(Collected data)
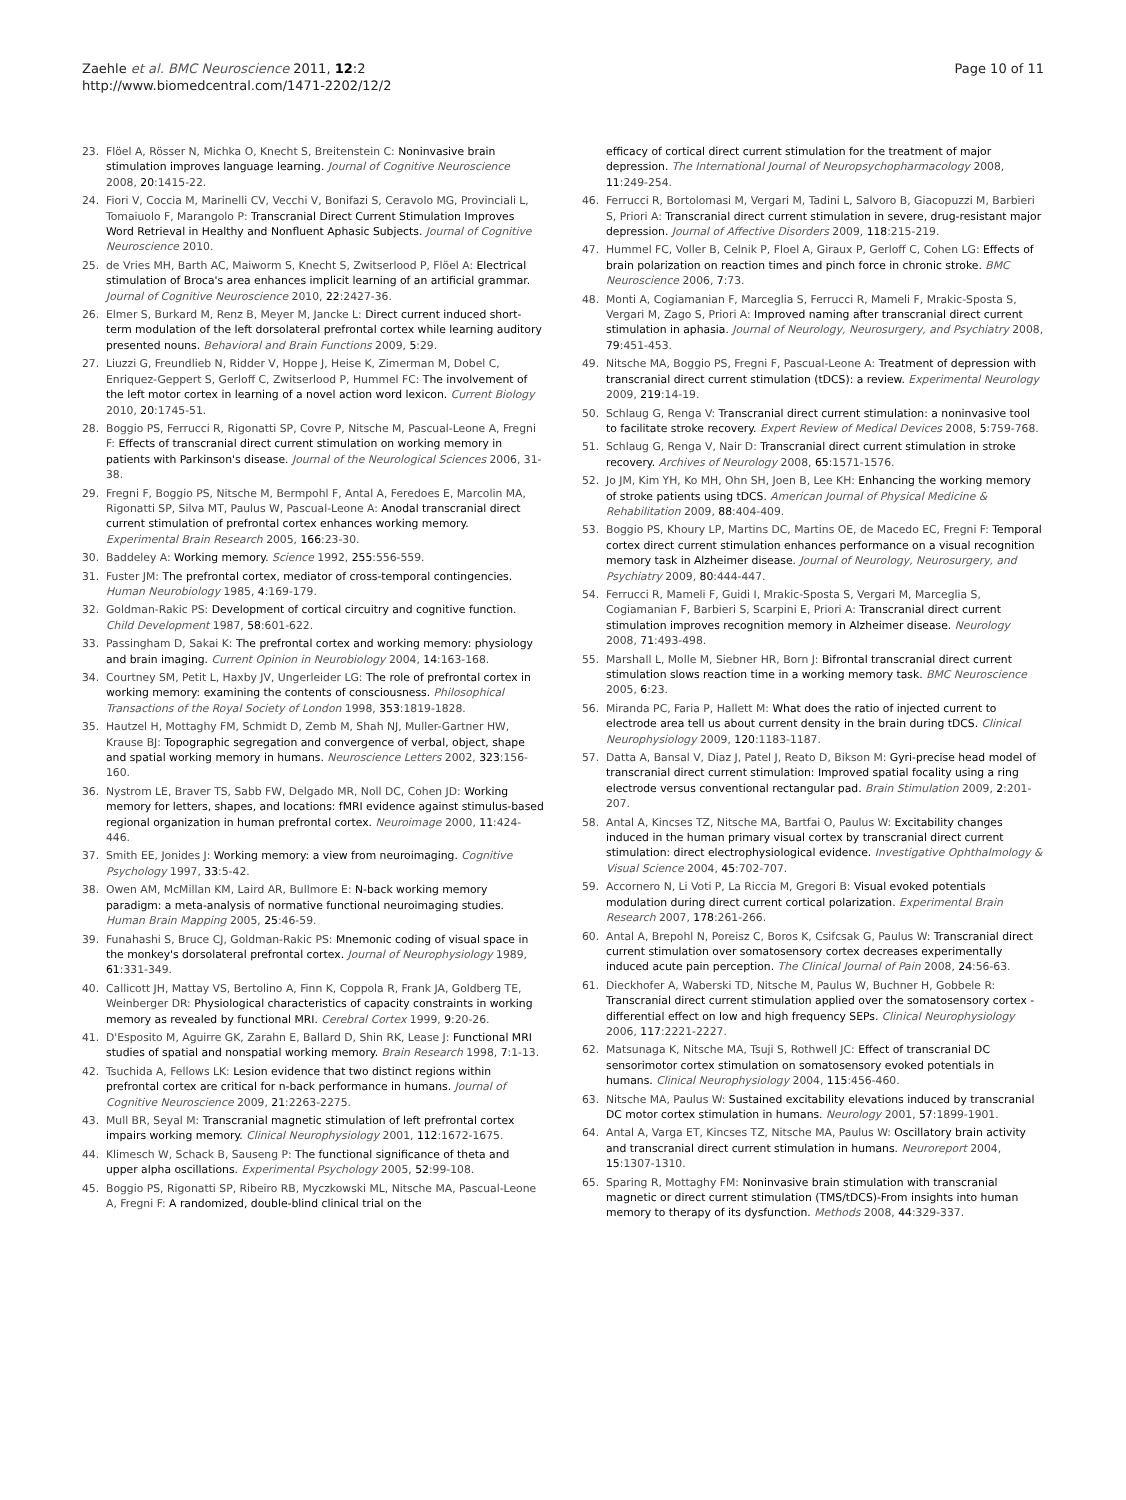Zaehle et al. BMC Neuroscience 2011, 12:2
http://www.biomedcentral.com/1471-2202/12/2
Page 10 of 11
23. Flöel A, Rösser N, Michka O, Knecht S, Breitenstein C: Noninvasive brain stimulation improves language learning. Journal of Cognitive Neuroscience 2008, 20:1415-22.
24. Fiori V, Coccia M, Marinelli CV, Vecchi V, Bonifazi S, Ceravolo MG, Provinciali L, Tomaiuolo F, Marangolo P: Transcranial Direct Current Stimulation Improves Word Retrieval in Healthy and Nonfluent Aphasic Subjects. Journal of Cognitive Neuroscience 2010.
25. de Vries MH, Barth AC, Maiworm S, Knecht S, Zwitserlood P, Flöel A: Electrical stimulation of Broca's area enhances implicit learning of an artificial grammar. Journal of Cognitive Neuroscience 2010, 22:2427-36.
26. Elmer S, Burkard M, Renz B, Meyer M, Jancke L: Direct current induced short-term modulation of the left dorsolateral prefrontal cortex while learning auditory presented nouns. Behavioral and Brain Functions 2009, 5:29.
27. Liuzzi G, Freundlieb N, Ridder V, Hoppe J, Heise K, Zimerman M, Dobel C, Enriquez-Geppert S, Gerloff C, Zwitserlood P, Hummel FC: The involvement of the left motor cortex in learning of a novel action word lexicon. Current Biology 2010, 20:1745-51.
28. Boggio PS, Ferrucci R, Rigonatti SP, Covre P, Nitsche M, Pascual-Leone A, Fregni F: Effects of transcranial direct current stimulation on working memory in patients with Parkinson's disease. Journal of the Neurological Sciences 2006, 31-38.
29. Fregni F, Boggio PS, Nitsche M, Bermpohl F, Antal A, Feredoes E, Marcolin MA, Rigonatti SP, Silva MT, Paulus W, Pascual-Leone A: Anodal transcranial direct current stimulation of prefrontal cortex enhances working memory. Experimental Brain Research 2005, 166:23-30.
30. Baddeley A: Working memory. Science 1992, 255:556-559.
31. Fuster JM: The prefrontal cortex, mediator of cross-temporal contingencies. Human Neurobiology 1985, 4:169-179.
32. Goldman-Rakic PS: Development of cortical circuitry and cognitive function. Child Development 1987, 58:601-622.
33. Passingham D, Sakai K: The prefrontal cortex and working memory: physiology and brain imaging. Current Opinion in Neurobiology 2004, 14:163-168.
34. Courtney SM, Petit L, Haxby JV, Ungerleider LG: The role of prefrontal cortex in working memory: examining the contents of consciousness. Philosophical Transactions of the Royal Society of London 1998, 353:1819-1828.
35. Hautzel H, Mottaghy FM, Schmidt D, Zemb M, Shah NJ, Muller-Gartner HW, Krause BJ: Topographic segregation and convergence of verbal, object, shape and spatial working memory in humans. Neuroscience Letters 2002, 323:156-160.
36. Nystrom LE, Braver TS, Sabb FW, Delgado MR, Noll DC, Cohen JD: Working memory for letters, shapes, and locations: fMRI evidence against stimulus-based regional organization in human prefrontal cortex. Neuroimage 2000, 11:424-446.
37. Smith EE, Jonides J: Working memory: a view from neuroimaging. Cognitive Psychology 1997, 33:5-42.
38. Owen AM, McMillan KM, Laird AR, Bullmore E: N-back working memory paradigm: a meta-analysis of normative functional neuroimaging studies. Human Brain Mapping 2005, 25:46-59.
39. Funahashi S, Bruce CJ, Goldman-Rakic PS: Mnemonic coding of visual space in the monkey's dorsolateral prefrontal cortex. Journal of Neurophysiology 1989, 61:331-349.
40. Callicott JH, Mattay VS, Bertolino A, Finn K, Coppola R, Frank JA, Goldberg TE, Weinberger DR: Physiological characteristics of capacity constraints in working memory as revealed by functional MRI. Cerebral Cortex 1999, 9:20-26.
41. D'Esposito M, Aguirre GK, Zarahn E, Ballard D, Shin RK, Lease J: Functional MRI studies of spatial and nonspatial working memory. Brain Research 1998, 7:1-13.
42. Tsuchida A, Fellows LK: Lesion evidence that two distinct regions within prefrontal cortex are critical for n-back performance in humans. Journal of Cognitive Neuroscience 2009, 21:2263-2275.
43. Mull BR, Seyal M: Transcranial magnetic stimulation of left prefrontal cortex impairs working memory. Clinical Neurophysiology 2001, 112:1672-1675.
44. Klimesch W, Schack B, Sauseng P: The functional significance of theta and upper alpha oscillations. Experimental Psychology 2005, 52:99-108.
45. Boggio PS, Rigonatti SP, Ribeiro RB, Myczkowski ML, Nitsche MA, Pascual-Leone A, Fregni F: A randomized, double-blind clinical trial on the
efficacy of cortical direct current stimulation for the treatment of major depression. The International Journal of Neuropsychopharmacology 2008, 11:249-254.
46. Ferrucci R, Bortolomasi M, Vergari M, Tadini L, Salvoro B, Giacopuzzi M, Barbieri S, Priori A: Transcranial direct current stimulation in severe, drug-resistant major depression. Journal of Affective Disorders 2009, 118:215-219.
47. Hummel FC, Voller B, Celnik P, Floel A, Giraux P, Gerloff C, Cohen LG: Effects of brain polarization on reaction times and pinch force in chronic stroke. BMC Neuroscience 2006, 7:73.
48. Monti A, Cogiamanian F, Marceglia S, Ferrucci R, Mameli F, Mrakic-Sposta S, Vergari M, Zago S, Priori A: Improved naming after transcranial direct current stimulation in aphasia. Journal of Neurology, Neurosurgery, and Psychiatry 2008, 79:451-453.
49. Nitsche MA, Boggio PS, Fregni F, Pascual-Leone A: Treatment of depression with transcranial direct current stimulation (tDCS): a review. Experimental Neurology 2009, 219:14-19.
50. Schlaug G, Renga V: Transcranial direct current stimulation: a noninvasive tool to facilitate stroke recovery. Expert Review of Medical Devices 2008, 5:759-768.
51. Schlaug G, Renga V, Nair D: Transcranial direct current stimulation in stroke recovery. Archives of Neurology 2008, 65:1571-1576.
52. Jo JM, Kim YH, Ko MH, Ohn SH, Joen B, Lee KH: Enhancing the working memory of stroke patients using tDCS. American Journal of Physical Medicine & Rehabilitation 2009, 88:404-409.
53. Boggio PS, Khoury LP, Martins DC, Martins OE, de Macedo EC, Fregni F: Temporal cortex direct current stimulation enhances performance on a visual recognition memory task in Alzheimer disease. Journal of Neurology, Neurosurgery, and Psychiatry 2009, 80:444-447.
54. Ferrucci R, Mameli F, Guidi I, Mrakic-Sposta S, Vergari M, Marceglia S, Cogiamanian F, Barbieri S, Scarpini E, Priori A: Transcranial direct current stimulation improves recognition memory in Alzheimer disease. Neurology 2008, 71:493-498.
55. Marshall L, Molle M, Siebner HR, Born J: Bifrontal transcranial direct current stimulation slows reaction time in a working memory task. BMC Neuroscience 2005, 6:23.
56. Miranda PC, Faria P, Hallett M: What does the ratio of injected current to electrode area tell us about current density in the brain during tDCS. Clinical Neurophysiology 2009, 120:1183-1187.
57. Datta A, Bansal V, Diaz J, Patel J, Reato D, Bikson M: Gyri-precise head model of transcranial direct current stimulation: Improved spatial focality using a ring electrode versus conventional rectangular pad. Brain Stimulation 2009, 2:201-207.
58. Antal A, Kincses TZ, Nitsche MA, Bartfai O, Paulus W: Excitability changes induced in the human primary visual cortex by transcranial direct current stimulation: direct electrophysiological evidence. Investigative Ophthalmology & Visual Science 2004, 45:702-707.
59. Accornero N, Li Voti P, La Riccia M, Gregori B: Visual evoked potentials modulation during direct current cortical polarization. Experimental Brain Research 2007, 178:261-266.
60. Antal A, Brepohl N, Poreisz C, Boros K, Csifcsak G, Paulus W: Transcranial direct current stimulation over somatosensory cortex decreases experimentally induced acute pain perception. The Clinical Journal of Pain 2008, 24:56-63.
61. Dieckhofer A, Waberski TD, Nitsche M, Paulus W, Buchner H, Gobbele R: Transcranial direct current stimulation applied over the somatosensory cortex - differential effect on low and high frequency SEPs. Clinical Neurophysiology 2006, 117:2221-2227.
62. Matsunaga K, Nitsche MA, Tsuji S, Rothwell JC: Effect of transcranial DC sensorimotor cortex stimulation on somatosensory evoked potentials in humans. Clinical Neurophysiology 2004, 115:456-460.
63. Nitsche MA, Paulus W: Sustained excitability elevations induced by transcranial DC motor cortex stimulation in humans. Neurology 2001, 57:1899-1901.
64. Antal A, Varga ET, Kincses TZ, Nitsche MA, Paulus W: Oscillatory brain activity and transcranial direct current stimulation in humans. Neuroreport 2004, 15:1307-1310.
65. Sparing R, Mottaghy FM: Noninvasive brain stimulation with transcranial magnetic or direct current stimulation (TMS/tDCS)-From insights into human memory to therapy of its dysfunction. Methods 2008, 44:329-337.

§ **Activity**: Each line of the entries that contains the word "Zwitserlood" should be listed.

§ **Output for this exercise**:
25. de Vries MH, Barth AC, Maiworm S, Knecht S, Zwitserlood P, Flöel A: Electrical stimulation of Broca's area enhances implicit learning of an artificial grammar. Journal of Cognitive Neuroscience 2010, 22:2427-36.
27. Liuzzi G, Freundlieb N, Ridder V, Hoppe J, Heise K, Zimerman M, Dobel C, Enriquez-Geppert S, Gerloff C, Zwitserlood P, Hummel FC: The involvement of the left motor cortex in learning of a novel action word lexicon. Current Biology 2010, 20:1745-51.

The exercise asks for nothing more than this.